Que peut-il bien se passer dans la tête d’un sniper qui, tapi dans l’ombre attend, cible et appuie sur la gachette? BBC News a cherché à savoir. Chris Kyle, le sniper le plus meurtrier de l’histoire américaine, revendique plus de 255 victimes à son actif depuis 2003 (160 selon le Pentagone), et raconte dans son autobiographie sa vie en embuscade, rapporte Le Monde Magazine. Son regret? «Ne pas en avoir tué davantage».
Dans ses mémoires, il écrit qu'il a exécuté ses victimes «parce qu'[il] pense que le monde est un endroit bien meilleur sans les sauvages qui prennent des vies américaines».
Il raconte également la première fois où il a dû prendre la décision d’abattre une cible. A travers la lunette de son fusil, il voit une femme qui s’approche de ses troupes, une grenade prête à exploser dans sa main. «Ce fut la première fois que j'allais avoir à tuer quelqu'un. Je ne savais pas si j'allais être capable de le faire, homme, femme ou autre chose» déclare-t-il.
Et ajoute:
«Vous gambergez. Premièrement, c'est une femme. Deuxièmement, dois-je le faire, est ce correct, est-ce justifié? (...) Quand je vais rentrer à la maison, les avocats vont-ils venir me voir en disant: "vous avez tué une femme, vous allez en prison"?»

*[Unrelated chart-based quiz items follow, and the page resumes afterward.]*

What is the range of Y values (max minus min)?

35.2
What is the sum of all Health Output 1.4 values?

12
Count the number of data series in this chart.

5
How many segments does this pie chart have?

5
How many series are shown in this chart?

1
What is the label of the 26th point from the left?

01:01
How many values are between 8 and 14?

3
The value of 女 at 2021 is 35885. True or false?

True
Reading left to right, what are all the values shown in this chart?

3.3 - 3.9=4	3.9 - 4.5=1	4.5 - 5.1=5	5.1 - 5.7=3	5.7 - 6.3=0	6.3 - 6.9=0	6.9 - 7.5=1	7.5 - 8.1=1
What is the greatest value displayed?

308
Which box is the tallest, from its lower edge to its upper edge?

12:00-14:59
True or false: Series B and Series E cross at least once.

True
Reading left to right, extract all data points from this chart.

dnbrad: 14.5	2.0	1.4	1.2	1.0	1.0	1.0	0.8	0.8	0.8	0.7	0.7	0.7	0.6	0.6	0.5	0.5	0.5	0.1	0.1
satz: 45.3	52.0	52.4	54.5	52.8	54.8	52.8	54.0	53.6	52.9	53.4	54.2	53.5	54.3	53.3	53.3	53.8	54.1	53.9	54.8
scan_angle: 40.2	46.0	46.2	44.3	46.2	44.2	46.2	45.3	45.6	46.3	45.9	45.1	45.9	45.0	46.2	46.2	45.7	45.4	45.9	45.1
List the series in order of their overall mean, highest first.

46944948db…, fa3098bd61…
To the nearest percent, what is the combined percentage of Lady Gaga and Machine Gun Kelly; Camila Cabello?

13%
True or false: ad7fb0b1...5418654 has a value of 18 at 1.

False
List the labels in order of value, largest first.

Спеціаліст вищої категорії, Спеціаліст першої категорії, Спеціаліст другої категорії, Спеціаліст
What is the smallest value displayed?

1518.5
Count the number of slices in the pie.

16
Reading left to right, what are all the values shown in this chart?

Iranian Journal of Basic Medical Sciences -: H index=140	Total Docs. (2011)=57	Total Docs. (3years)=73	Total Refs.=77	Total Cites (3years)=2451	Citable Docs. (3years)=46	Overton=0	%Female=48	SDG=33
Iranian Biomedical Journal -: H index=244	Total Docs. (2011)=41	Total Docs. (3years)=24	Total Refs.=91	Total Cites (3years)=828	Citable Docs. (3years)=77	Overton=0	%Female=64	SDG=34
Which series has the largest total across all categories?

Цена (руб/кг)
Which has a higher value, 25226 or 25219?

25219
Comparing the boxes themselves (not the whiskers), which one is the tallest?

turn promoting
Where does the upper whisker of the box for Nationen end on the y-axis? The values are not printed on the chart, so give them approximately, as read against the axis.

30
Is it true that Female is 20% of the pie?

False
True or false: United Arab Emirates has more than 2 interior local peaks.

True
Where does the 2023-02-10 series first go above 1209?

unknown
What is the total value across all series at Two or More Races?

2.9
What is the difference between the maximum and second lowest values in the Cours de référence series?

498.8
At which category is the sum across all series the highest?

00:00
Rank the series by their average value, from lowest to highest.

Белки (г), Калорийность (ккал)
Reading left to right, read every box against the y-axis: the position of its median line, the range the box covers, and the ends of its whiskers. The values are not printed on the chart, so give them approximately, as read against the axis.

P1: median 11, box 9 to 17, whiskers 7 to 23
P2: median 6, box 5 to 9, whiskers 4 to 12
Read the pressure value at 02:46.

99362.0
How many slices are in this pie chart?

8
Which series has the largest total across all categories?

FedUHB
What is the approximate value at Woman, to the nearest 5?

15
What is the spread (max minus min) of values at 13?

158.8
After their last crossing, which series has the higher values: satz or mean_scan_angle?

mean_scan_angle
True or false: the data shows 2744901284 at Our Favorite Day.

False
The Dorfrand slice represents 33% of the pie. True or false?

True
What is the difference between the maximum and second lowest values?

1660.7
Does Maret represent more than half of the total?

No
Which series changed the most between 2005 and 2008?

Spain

Mais en réalité, il n’a pas vraiment le temps de donner une réponse à toutes ces questions. «Elle a pris la décision pour moi, c'était soit mes concitoyens américains meurent ou elle que j’élimine», résume-t-il. «Chaque personne que j'ai tué, je crois fermement qu'ils ont été mauvais» renchérit-il.
Une étude sur les tireurs d'élite en Israël, menée par l'anthropologue Neta Bar, a montré que les snipers sont beaucoup moins susceptibles que les autres soldats de déshumaniser leurs ennemis, rapporte BBC News. Cela peut notamment s’expliquer par le fait que les snipers voient leurs cibles avec une grande précision et doivent parfois les observer pendant des heures voire des jours.
Les snipers israéliens se justifient en disant qu’ ils ont empêché le meurtre d'innocents, et qu’ils ne sont alors pas désolé. Et c'est peut-être cela qui peut expliquer le fait qu’ils ne ressentent pas de traumatisme après le meurtre.
Cependant, l’étude ne parlait que des tireurs d'élite encore actifs. Neta Bare note que beaucoup d'entre eux pourraient rencontrer des problèmes dans les années à venir, après leur retour dans la société.
Par exemple, lorsque Ilya Abishev, un sniper de l'ex-URSS, a combattu en Afghanistan en 1988, il a été pris dans la spirale de la propagande soviétique et était convaincu que ce qu'il faisait était juste. Les regrets sont venus beaucoup plus tard. «Nous avons cru que nous défendions le peuple afghan». Et ajoute que «Maintenant, je ne suis pas fier, j'ai honte de mon comportement».